[Saved data entries]
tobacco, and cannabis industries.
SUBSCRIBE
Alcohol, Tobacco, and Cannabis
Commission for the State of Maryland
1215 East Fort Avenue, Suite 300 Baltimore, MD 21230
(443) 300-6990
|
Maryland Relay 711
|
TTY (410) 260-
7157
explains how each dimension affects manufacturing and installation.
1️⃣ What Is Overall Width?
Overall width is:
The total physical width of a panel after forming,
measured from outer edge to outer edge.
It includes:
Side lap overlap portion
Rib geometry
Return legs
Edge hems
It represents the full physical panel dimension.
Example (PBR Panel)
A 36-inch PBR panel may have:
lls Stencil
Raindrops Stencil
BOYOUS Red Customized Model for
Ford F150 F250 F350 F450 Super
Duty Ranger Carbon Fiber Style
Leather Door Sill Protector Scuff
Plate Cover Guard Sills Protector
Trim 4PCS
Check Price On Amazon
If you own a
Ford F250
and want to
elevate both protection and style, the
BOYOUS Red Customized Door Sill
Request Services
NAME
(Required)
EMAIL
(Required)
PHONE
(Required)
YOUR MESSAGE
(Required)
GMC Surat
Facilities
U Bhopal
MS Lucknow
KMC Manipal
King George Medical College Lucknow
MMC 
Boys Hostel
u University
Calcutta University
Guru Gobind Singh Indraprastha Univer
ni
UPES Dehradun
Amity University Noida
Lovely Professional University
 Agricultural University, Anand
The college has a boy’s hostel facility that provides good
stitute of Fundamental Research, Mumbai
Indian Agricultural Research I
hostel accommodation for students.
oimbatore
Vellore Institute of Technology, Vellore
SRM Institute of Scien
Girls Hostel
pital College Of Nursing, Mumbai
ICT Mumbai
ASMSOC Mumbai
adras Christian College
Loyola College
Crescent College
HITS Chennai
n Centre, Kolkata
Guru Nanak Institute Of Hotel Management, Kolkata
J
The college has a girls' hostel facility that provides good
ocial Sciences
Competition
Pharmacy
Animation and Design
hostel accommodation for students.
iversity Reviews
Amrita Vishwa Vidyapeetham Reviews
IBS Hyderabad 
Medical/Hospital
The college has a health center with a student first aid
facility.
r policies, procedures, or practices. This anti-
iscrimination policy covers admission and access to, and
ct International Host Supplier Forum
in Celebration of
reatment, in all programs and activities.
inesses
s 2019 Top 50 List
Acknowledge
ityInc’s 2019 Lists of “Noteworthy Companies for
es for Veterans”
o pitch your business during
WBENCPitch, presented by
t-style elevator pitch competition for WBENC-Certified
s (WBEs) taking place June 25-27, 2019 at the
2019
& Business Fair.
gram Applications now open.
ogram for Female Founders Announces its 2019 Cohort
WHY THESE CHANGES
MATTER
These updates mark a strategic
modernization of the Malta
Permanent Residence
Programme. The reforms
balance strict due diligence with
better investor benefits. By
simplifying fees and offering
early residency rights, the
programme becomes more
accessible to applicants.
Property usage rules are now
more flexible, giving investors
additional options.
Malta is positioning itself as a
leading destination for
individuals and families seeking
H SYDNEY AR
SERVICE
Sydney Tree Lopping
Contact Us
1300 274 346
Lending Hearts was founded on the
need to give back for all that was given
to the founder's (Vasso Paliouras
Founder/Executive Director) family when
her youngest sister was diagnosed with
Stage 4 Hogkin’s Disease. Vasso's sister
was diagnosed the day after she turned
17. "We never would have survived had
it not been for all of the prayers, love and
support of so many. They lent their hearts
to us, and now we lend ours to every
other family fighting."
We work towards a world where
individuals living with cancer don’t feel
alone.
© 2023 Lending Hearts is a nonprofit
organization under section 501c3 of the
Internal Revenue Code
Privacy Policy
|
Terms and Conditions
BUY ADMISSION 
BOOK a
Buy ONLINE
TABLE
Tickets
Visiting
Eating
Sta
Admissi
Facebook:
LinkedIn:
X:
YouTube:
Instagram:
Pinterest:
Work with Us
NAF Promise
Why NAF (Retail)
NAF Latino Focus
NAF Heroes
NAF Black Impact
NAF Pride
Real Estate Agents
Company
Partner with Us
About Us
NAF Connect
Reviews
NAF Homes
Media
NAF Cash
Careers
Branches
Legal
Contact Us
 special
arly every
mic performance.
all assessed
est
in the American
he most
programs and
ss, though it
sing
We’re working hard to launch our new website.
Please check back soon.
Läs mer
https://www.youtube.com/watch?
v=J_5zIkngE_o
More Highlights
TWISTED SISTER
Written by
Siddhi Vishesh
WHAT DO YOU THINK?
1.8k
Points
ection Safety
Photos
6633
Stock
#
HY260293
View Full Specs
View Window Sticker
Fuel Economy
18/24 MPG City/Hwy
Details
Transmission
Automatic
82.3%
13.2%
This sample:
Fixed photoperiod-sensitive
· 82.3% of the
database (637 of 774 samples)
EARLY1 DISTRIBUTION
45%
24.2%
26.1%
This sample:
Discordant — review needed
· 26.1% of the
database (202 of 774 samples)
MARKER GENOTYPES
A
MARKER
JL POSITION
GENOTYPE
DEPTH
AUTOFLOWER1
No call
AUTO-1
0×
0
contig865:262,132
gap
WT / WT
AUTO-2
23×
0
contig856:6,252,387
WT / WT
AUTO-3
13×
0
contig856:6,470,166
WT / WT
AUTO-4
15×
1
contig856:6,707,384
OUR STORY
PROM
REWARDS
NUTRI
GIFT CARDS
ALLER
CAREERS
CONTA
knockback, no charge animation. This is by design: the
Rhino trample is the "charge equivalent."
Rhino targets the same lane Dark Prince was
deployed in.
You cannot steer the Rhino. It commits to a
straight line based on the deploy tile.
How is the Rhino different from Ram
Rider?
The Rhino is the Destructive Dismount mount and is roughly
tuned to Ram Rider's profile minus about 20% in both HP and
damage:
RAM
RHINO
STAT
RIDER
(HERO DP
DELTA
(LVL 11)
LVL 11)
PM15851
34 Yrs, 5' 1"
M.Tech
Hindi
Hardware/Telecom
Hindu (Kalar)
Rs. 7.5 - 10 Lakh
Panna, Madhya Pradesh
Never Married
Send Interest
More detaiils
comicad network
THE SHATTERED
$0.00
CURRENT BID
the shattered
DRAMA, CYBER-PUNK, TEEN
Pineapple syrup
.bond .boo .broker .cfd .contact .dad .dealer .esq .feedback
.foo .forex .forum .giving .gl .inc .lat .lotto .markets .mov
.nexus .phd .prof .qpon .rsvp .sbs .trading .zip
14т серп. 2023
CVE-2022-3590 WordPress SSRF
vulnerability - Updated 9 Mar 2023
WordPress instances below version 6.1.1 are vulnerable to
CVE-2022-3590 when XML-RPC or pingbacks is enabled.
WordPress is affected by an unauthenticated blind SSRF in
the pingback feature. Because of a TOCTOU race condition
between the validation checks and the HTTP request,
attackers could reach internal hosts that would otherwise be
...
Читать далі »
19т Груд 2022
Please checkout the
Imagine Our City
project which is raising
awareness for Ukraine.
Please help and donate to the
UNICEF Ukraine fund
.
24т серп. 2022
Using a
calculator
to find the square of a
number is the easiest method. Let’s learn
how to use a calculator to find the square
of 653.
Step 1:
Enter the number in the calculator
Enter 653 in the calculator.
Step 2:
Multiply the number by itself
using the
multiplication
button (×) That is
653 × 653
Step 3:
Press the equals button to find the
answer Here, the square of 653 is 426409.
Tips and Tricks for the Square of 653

*EXERCISE BRIEF:*
Please reproduce the entire listing above word for word, keeping every line in its original order.

*EXPECTED ANSWER:*
tobacco, and cannabis industries.
SUBSCRIBE
Alcohol, Tobacco, and Cannabis
Commission for the State of Maryland
1215 East Fort Avenue, Suite 300 Baltimore, MD 21230
(443) 300-6990
|
Maryland Relay 711
|
TTY (410) 260-
7157
explains how each dimension affects manufacturing and installation.
1️⃣ What Is Overall Width?
Overall width is:
The total physical width of a panel after forming,
measured from outer edge to outer edge.
It includes:
Side lap overlap portion
Rib geometry
Return legs
Edge hems
It represents the full physical panel dimension.
Example (PBR Panel)
A 36-inch PBR panel may have:
lls Stencil
Raindrops Stencil
BOYOUS Red Customized Model for
Ford F150 F250 F350 F450 Super
Duty Ranger Carbon Fiber Style
Leather Door Sill Protector Scuff
Plate Cover Guard Sills Protector
Trim 4PCS
Check Price On Amazon
If you own a
Ford F250
and want to
elevate both protection and style, the
BOYOUS Red Customized Door Sill
Request Services
NAME
(Required)
EMAIL
(Required)
PHONE
(Required)
YOUR MESSAGE
(Required)
GMC Surat
Facilities
U Bhopal
MS Lucknow
KMC Manipal
King George Medical College Lucknow
MMC 
Boys Hostel
u University
Calcutta University
Guru Gobind Singh Indraprastha Univer
ni
UPES Dehradun
Amity University Noida
Lovely Professional University
 Agricultural University, Anand
The college has a boy’s hostel facility that provides good
stitute of Fundamental Research, Mumbai
Indian Agricultural Research I
hostel accommodation for students.
oimbatore
Vellore Institute of Technology, Vellore
SRM Institute of Scien
Girls Hostel
pital College Of Nursing, Mumbai
ICT Mumbai
ASMSOC Mumbai
adras Christian College
Loyola College
Crescent College
HITS Chennai
n Centre, Kolkata
Guru Nanak Institute Of Hotel Management, Kolkata
J
The college has a girls' hostel facility that provides good
ocial Sciences
Competition
Pharmacy
Animation and Design
hostel accommodation for students.
iversity Reviews
Amrita Vishwa Vidyapeetham Reviews
IBS Hyderabad 
Medical/Hospital
The college has a health center with a student first aid
facility.
r policies, procedures, or practices. This anti-
iscrimination policy covers admission and access to, and
ct International Host Supplier Forum
in Celebration of
reatment, in all programs and activities.
inesses
s 2019 Top 50 List
Acknowledge
ityInc’s 2019 Lists of “Noteworthy Companies for
es for Veterans”
o pitch your business during
WBENCPitch, presented by
t-style elevator pitch competition for WBENC-Certified
s (WBEs) taking place June 25-27, 2019 at the
2019
& Business Fair.
gram Applications now open.
ogram for Female Founders Announces its 2019 Cohort
WHY THESE CHANGES
MATTER
These updates mark a strategic
modernization of the Malta
Permanent Residence
Programme. The reforms
balance strict due diligence with
better investor benefits. By
simplifying fees and offering
early residency rights, the
programme becomes more
accessible to applicants.
Property usage rules are now
more flexible, giving investors
additional options.
Malta is positioning itself as a
leading destination for
individuals and families seeking
H SYDNEY AR
SERVICE
Sydney Tree Lopping
Contact Us
1300 274 346
Lending Hearts was founded on the
need to give back for all that was given
to the founder's (Vasso Paliouras
Founder/Executive Director) family when
her youngest sister was diagnosed with
Stage 4 Hogkin’s Disease. Vasso's sister
was diagnosed the day after she turned
17. "We never would have survived had
it not been for all of the prayers, love and
support of so many. They lent their hearts
to us, and now we lend ours to every
other family fighting."
We work towards a world where
individuals living with cancer don’t feel
alone.
© 2023 Lending Hearts is a nonprofit
organization under section 501c3 of the
Internal Revenue Code
Privacy Policy
|
Terms and Conditions
BUY ADMISSION 
BOOK a
Buy ONLINE
TABLE
Tickets
Visiting
Eating
Sta
Admissi
Facebook:
LinkedIn:
X:
YouTube:
Instagram:
Pinterest:
Work with Us
NAF Promise
Why NAF (Retail)
NAF Latino Focus
NAF Heroes
NAF Black Impact
NAF Pride
Real Estate Agents
Company
Partner with Us
About Us
NAF Connect
Reviews
NAF Homes
Media
NAF Cash
Careers
Branches
Legal
Contact Us
 special
arly every
mic performance.
all assessed
est
in the American
he most
programs and
ss, though it
sing
We’re working hard to launch our new website.
Please check back soon.
Läs mer
https://www.youtube.com/watch?
v=J_5zIkngE_o
More Highlights
TWISTED SISTER
Written by
Siddhi Vishesh
WHAT DO YOU THINK?
1.8k
Points
ection Safety
Photos
6633
Stock
#
HY260293
View Full Specs
View Window Sticker
Fuel Economy
18/24 MPG City/Hwy
Details
Transmission
Automatic
82.3%
13.2%
This sample:
Fixed photoperiod-sensitive
· 82.3% of the
database (637 of 774 samples)
EARLY1 DISTRIBUTION
45%
24.2%
26.1%
This sample:
Discordant — review needed
· 26.1% of the
database (202 of 774 samples)
MARKER GENOTYPES
A
MARKER
JL POSITION
GENOTYPE
DEPTH
AUTOFLOWER1
No call
AUTO-1
0×
0
contig865:262,132
gap
WT / WT
AUTO-2
23×
0
contig856:6,252,387
WT / WT
AUTO-3
13×
0
contig856:6,470,166
WT / WT
AUTO-4
15×
1
contig856:6,707,384
OUR STORY
PROM
REWARDS
NUTRI
GIFT CARDS
ALLER
CAREERS
CONTA
knockback, no charge animation. This is by design: the
Rhino trample is the "charge equivalent."
Rhino targets the same lane Dark Prince was
deployed in.
You cannot steer the Rhino. It commits to a
straight line based on the deploy tile.
How is the Rhino different from Ram
Rider?
The Rhino is the Destructive Dismount mount and is roughly
tuned to Ram Rider's profile minus about 20% in both HP and
damage:
RAM
RHINO
STAT
RIDER
(HERO DP
DELTA
(LVL 11)
LVL 11)
PM15851
34 Yrs, 5' 1"
M.Tech
Hindi
Hardware/Telecom
Hindu (Kalar)
Rs. 7.5 - 10 Lakh
Panna, Madhya Pradesh
Never Married
Send Interest
More detaiils
comicad network
THE SHATTERED
$0.00
CURRENT BID
the shattered
DRAMA, CYBER-PUNK, TEEN
Pineapple syrup
.bond .boo .broker .cfd .contact .dad .dealer .esq .feedback
.foo .forex .forum .giving .gl .inc .lat .lotto .markets .mov
.nexus .phd .prof .qpon .rsvp .sbs .trading .zip
14т серп. 2023
CVE-2022-3590 WordPress SSRF
vulnerability - Updated 9 Mar 2023
WordPress instances below version 6.1.1 are vulnerable to
CVE-2022-3590 when XML-RPC or pingbacks is enabled.
WordPress is affected by an unauthenticated blind SSRF in
the pingback feature. Because of a TOCTOU race condition
between the validation checks and the HTTP request,
attackers could reach internal hosts that would otherwise be
...
Читать далі »
19т Груд 2022
Please checkout the
Imagine Our City
project which is raising
awareness for Ukraine.
Please help and donate to the
UNICEF Ukraine fund
.
24т серп. 2022
Using a
calculator
to find the square of a
number is the easiest method. Let’s learn
how to use a calculator to find the square
of 653.
Step 1:
Enter the number in the calculator
Enter 653 in the calculator.
Step 2:
Multiply the number by itself
using the
multiplication
button (×) That is
653 × 653
Step 3:
Press the equals button to find the
answer Here, the square of 653 is 426409.
Tips and Tricks for the Square of 653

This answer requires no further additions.